The proposed solution to this is to allow the total ordering of the version field to be relaxed to a partial ordering. We allow two nodes to have the same version field as long as they have identical data. Thus, when garbage collection finds a node which would expand, yet insufficient slack space to allow it to do so, it may copy the original node intact, preserving the original version so that the nodes which overlay the data contained therein will still continue to do so.
A problem which arose during the design stage for JFFS2 which had not already been addressed for the original version involved truncation of files. The sequence of events which could be problematic was a truncation followed by a write to an offset larger than the truncation point -- leaving a ``hole'' in the file which should return all zeroes upon being read.
On truncation, the original JFFS merely wrote out a new node giving the new length, and marked (in memory) the older nodes containing data beyond the truncation point as obsolete. Later writes would occur as normal.
During a scan of the file system on remounting, the sequential nature of the garbage collection ensured that all the old nodes containing actual data for the ranges which should be ``holes'' were garbage collected before the truncation node. As nodes were interpreted in version order after the physical scan, correct behaviour could be guaranteed, because the evidence of the truncation was still present at all times until the old data were erased.
For JFFS2, where blocks can be garbage collected out of order, it was necessary to ensure that old data could never ``show through'' the holes caused by truncation and subsequent extension of a file.

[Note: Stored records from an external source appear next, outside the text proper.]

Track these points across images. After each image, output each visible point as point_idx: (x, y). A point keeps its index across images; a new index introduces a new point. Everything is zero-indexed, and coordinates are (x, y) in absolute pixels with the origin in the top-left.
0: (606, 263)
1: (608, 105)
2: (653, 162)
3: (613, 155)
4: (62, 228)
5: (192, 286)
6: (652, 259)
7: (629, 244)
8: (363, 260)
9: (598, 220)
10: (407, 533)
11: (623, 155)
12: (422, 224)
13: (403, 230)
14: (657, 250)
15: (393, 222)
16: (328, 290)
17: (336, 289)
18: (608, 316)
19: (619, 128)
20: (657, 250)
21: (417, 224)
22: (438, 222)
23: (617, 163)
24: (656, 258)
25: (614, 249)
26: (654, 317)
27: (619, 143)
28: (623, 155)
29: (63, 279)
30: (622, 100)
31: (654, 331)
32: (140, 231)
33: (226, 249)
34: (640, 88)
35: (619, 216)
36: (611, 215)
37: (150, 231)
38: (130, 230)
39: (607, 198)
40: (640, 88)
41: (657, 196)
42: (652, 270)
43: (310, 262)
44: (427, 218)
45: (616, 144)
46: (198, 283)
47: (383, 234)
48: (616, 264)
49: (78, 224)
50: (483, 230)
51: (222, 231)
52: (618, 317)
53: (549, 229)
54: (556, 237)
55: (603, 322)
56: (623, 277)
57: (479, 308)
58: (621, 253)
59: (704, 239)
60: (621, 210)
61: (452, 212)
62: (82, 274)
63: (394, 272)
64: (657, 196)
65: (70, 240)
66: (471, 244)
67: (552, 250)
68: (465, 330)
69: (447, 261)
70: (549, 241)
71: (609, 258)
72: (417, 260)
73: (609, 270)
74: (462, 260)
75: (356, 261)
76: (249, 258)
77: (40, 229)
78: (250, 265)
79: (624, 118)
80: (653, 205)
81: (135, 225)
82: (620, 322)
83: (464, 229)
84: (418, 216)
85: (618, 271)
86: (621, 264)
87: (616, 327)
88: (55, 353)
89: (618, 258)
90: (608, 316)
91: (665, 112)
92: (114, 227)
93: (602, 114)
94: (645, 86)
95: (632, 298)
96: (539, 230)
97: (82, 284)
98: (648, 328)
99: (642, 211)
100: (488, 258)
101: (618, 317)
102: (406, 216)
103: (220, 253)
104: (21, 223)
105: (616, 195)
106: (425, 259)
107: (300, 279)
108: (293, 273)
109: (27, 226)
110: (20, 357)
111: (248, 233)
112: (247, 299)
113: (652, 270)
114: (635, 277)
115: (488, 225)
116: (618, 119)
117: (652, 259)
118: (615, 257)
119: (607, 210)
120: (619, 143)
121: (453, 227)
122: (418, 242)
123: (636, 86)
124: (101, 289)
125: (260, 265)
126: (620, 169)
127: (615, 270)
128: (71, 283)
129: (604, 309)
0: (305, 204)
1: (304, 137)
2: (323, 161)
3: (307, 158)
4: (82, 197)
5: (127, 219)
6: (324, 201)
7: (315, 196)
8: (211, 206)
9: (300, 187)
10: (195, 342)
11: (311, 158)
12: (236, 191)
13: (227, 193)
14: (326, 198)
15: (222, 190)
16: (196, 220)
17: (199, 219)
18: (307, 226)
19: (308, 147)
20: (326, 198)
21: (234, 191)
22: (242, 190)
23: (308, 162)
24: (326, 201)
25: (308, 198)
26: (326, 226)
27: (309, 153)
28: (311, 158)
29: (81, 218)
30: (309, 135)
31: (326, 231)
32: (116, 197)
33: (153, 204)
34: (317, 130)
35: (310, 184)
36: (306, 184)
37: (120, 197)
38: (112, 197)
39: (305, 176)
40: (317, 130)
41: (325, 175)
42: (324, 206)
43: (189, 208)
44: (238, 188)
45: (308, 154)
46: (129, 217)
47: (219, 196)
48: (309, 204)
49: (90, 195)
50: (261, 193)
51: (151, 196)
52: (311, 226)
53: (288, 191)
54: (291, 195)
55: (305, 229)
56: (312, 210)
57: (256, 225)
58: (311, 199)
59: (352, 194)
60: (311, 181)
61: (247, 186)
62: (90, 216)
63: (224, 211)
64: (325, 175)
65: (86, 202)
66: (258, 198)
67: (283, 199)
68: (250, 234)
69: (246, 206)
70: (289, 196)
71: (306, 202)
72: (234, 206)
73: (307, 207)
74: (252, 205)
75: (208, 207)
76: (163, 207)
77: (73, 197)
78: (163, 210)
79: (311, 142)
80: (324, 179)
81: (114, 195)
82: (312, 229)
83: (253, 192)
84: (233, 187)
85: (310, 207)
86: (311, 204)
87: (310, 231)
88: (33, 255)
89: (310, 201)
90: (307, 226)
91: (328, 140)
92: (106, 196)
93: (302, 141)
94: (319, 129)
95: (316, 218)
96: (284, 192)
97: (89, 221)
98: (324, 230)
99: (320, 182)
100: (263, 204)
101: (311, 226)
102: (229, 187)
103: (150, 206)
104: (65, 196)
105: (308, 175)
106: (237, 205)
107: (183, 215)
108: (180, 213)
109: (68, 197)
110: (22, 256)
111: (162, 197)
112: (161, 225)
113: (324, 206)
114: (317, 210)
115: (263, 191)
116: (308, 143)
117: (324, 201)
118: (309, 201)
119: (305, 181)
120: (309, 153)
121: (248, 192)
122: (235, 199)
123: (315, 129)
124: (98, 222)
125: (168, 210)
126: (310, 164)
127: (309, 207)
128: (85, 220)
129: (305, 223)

For this reason, it was decided that there should be no holes in the proper sense -- a complete absence of information for the range of bytes in question. Instead, upon receiving a request to write to an offset greater than the current size of a file, or a request to truncate to a larger size, JFFS2 inserts a data node with the previously-mentioned compression type JFFS2_COMPR_ZERO, meaning that no actual data are contained with the node, and the entire range represented by the node should be set to zero upon being read.
In the case where a file contains a very large hole, it is preferable to represent that hole by only a single physical node on the medium, rather than a ``hole'' node for each page in the range affected. Therefore, such hole nodes are a special case of data node; the only type of data node which may cover a range of more than one page.
This special case is itself the reason for further complication, because of concerns about expansion during garbage collection. If a single byte is written to a page which was previously part of a hole, it is necessary to ensure that garbage collection of either the original hole node or the node containing the new byte of data should not require more space than is taken by the original.
The solution to this problem is the same as for compressed nodes which may expand when merged -- if garbage collection would cause an expansion, and there is insufficient slack space to accommodate such growth, then the original node is copied exactly, retaining the original version number.